| WHAT THE TASK REQUIRES |
Rewrite the lines below with every "chart" changed to "graph" and nothing else altered. Leave the pictures out.

| ENTRIES SHOWN |

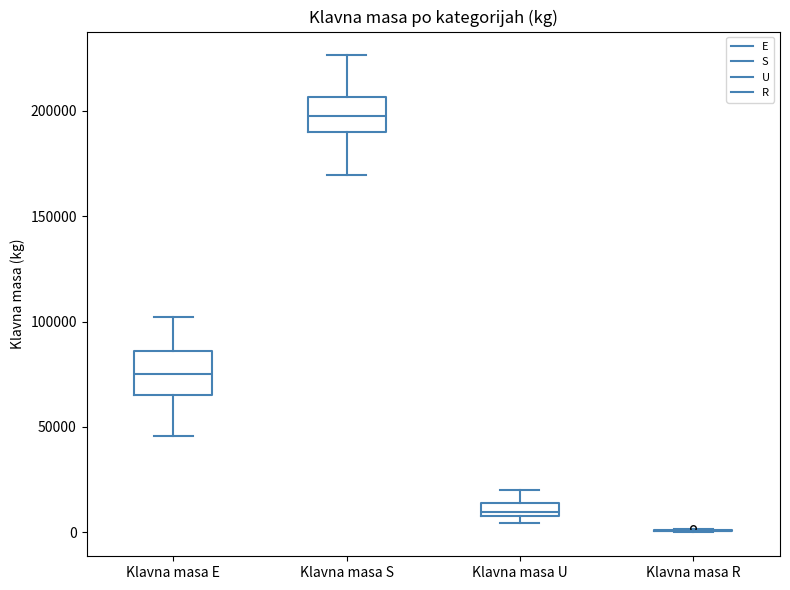

Where is the lower edge of the box for Klavna masa U on the y-axis? The values are not printed on the chart, so give them approximately, as read against the axis.

10000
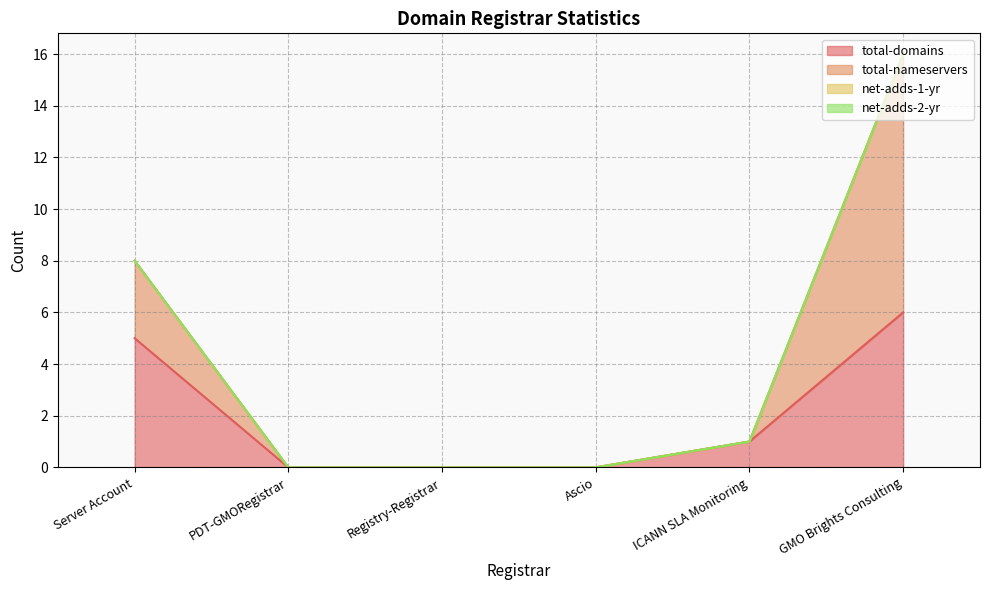

Reading right to left, extract all data points from this chart.

total-domains: 6	1	0	0	0	5
total-nameservers: 16	1	0	0	0	8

| OUTPUT FOR THIS EXERCISE |
Where is the lower edge of the box for Klavna masa U on the y-axis? The values are not printed on the graph, so give them approximately, as read against the axis.

10000

Reading right to left, extract all data points from this graph.

total-domains: 6	1	0	0	0	5
total-nameservers: 16	1	0	0	0	8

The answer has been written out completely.